Real gravitational anomalies are rarely points — ore bodies, voids, aquifers, anything extended. The same machinery handles them: replace the point-mass forward model with one that integrates the potential over a continuous profile. Here, a Gaussian density with three parameters — center \(\mu\), width \(\sigma\), and peak amplitude \(A\) — and the identical particle filter on top.
The density demo. Left: true vs inferred density profile. Center: the clock rates both produce. Right: convergence of all three parameters.
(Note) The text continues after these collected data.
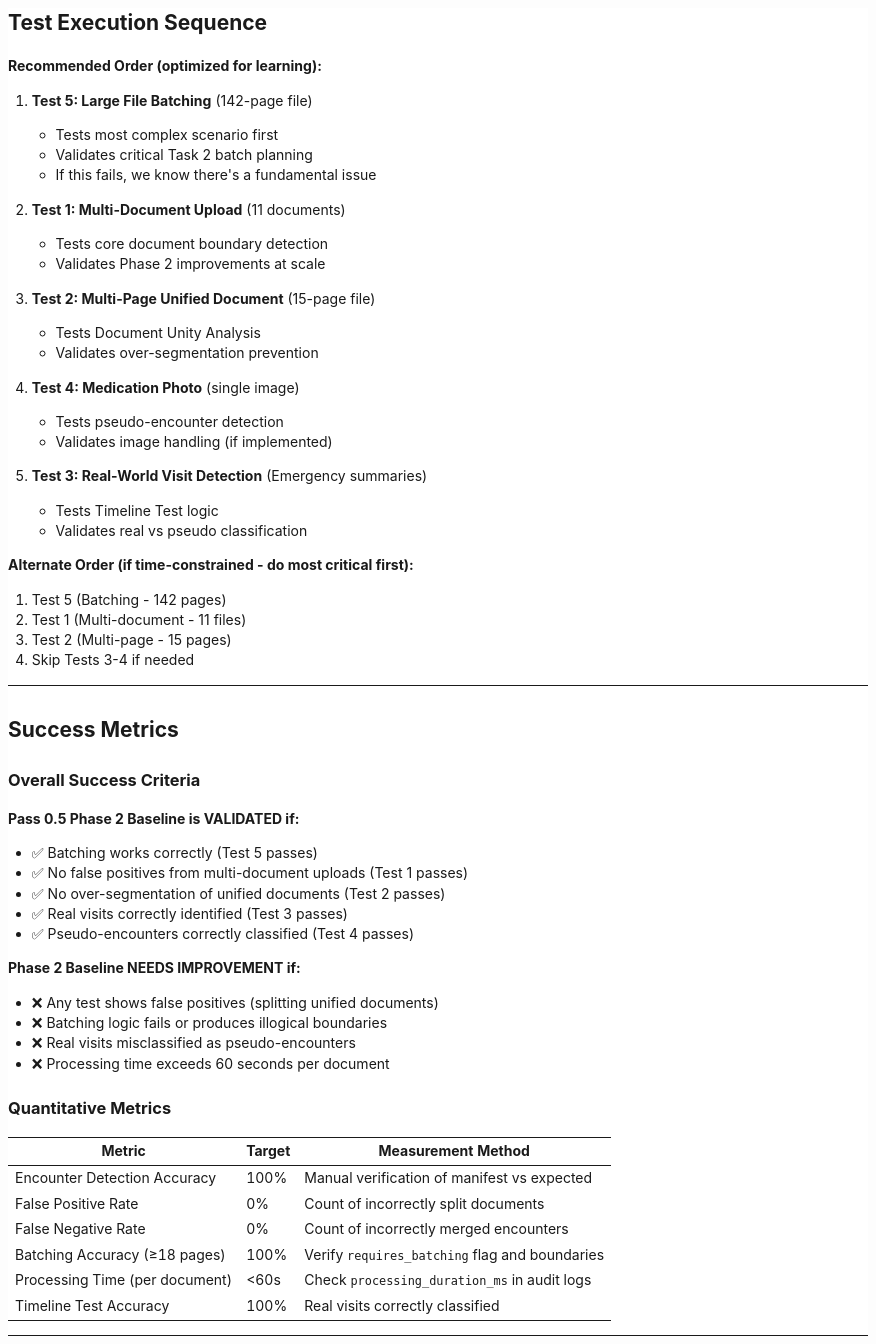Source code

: 
## Test Execution Sequence

**Recommended Order (optimized for learning):**

1. **Test 5: Large File Batching** (142-page file)
   - Tests most complex scenario first
   - Validates critical Task 2 batch planning
   - If this fails, we know there's a fundamental issue

2. **Test 1: Multi-Document Upload** (11 documents)
   - Tests core document boundary detection
   - Validates Phase 2 improvements at scale

3. **Test 2: Multi-Page Unified Document** (15-page file)
   - Tests Document Unity Analysis
   - Validates over-segmentation prevention

4. **Test 4: Medication Photo** (single image)
   - Tests pseudo-encounter detection
   - Validates image handling (if implemented)

5. **Test 3: Real-World Visit Detection** (Emergency summaries)
   - Tests Timeline Test logic
   - Validates real vs pseudo classification

**Alternate Order (if time-constrained - do most critical first):**
1. Test 5 (Batching - 142 pages)
2. Test 1 (Multi-document - 11 files)
3. Test 2 (Multi-page - 15 pages)
4. Skip Tests 3-4 if needed

---

## Success Metrics

### Overall Success Criteria

**Pass 0.5 Phase 2 Baseline is VALIDATED if:**
- ✅ Batching works correctly (Test 5 passes)
- ✅ No false positives from multi-document uploads (Test 1 passes)
- ✅ No over-segmentation of unified documents (Test 2 passes)
- ✅ Real visits correctly identified (Test 3 passes)
- ✅ Pseudo-encounters correctly classified (Test 4 passes)

**Phase 2 Baseline NEEDS IMPROVEMENT if:**
- ❌ Any test shows false positives (splitting unified documents)
- ❌ Batching logic fails or produces illogical boundaries
- ❌ Real visits misclassified as pseudo-encounters
- ❌ Processing time exceeds 60 seconds per document

### Quantitative Metrics

| Metric | Target | Measurement Method |
|--------|--------|-------------------|
| Encounter Detection Accuracy | 100% | Manual verification of manifest vs expected |
| False Positive Rate | 0% | Count of incorrectly split documents |
| False Negative Rate | 0% | Count of incorrectly merged encounters |
| Batching Accuracy (≥18 pages) | 100% | Verify `requires_batching` flag and boundaries |
| Processing Time (per document) | <60s | Check `processing_duration_ms` in audit logs |
| Timeline Test Accuracy | 100% | Real visits correctly classified |

---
A point mass vs Gaussian profiles of equal total mass at two widths. Spreading the mass flattens and broadens the dip in tick rates.
A new degeneracy
Look back at the demo figure’s left panel: the inferred profile and the true one disagree visibly — yet the center panel shows their clock rates matching almost perfectly. The center \(\mu\) localizes well, but \(\sigma\) and \(A\) trade off along a ridge: a wider, weaker profile and a narrower, denser one can produce nearly identical potentials at a handful of clock positions. This is the mass–distance degeneracy, reborn one level up. The library’s covariance-shaped jitter mode exists for exactly this kind of correlated posterior — it lets the particle cloud slide along the ridge instead of scattering off it.
NoteWhere this could go
The repo’s someday-maybe list sketches the next steps: a special-relativity velocity term so SR and GR compete the way they do for real GPS satellites, an MCMC rejuvenation step to make the filter exactly posterior-preserving, and an in-browser interactive version — the inference engine is pure numpy/scipy, which Pyodide already supports.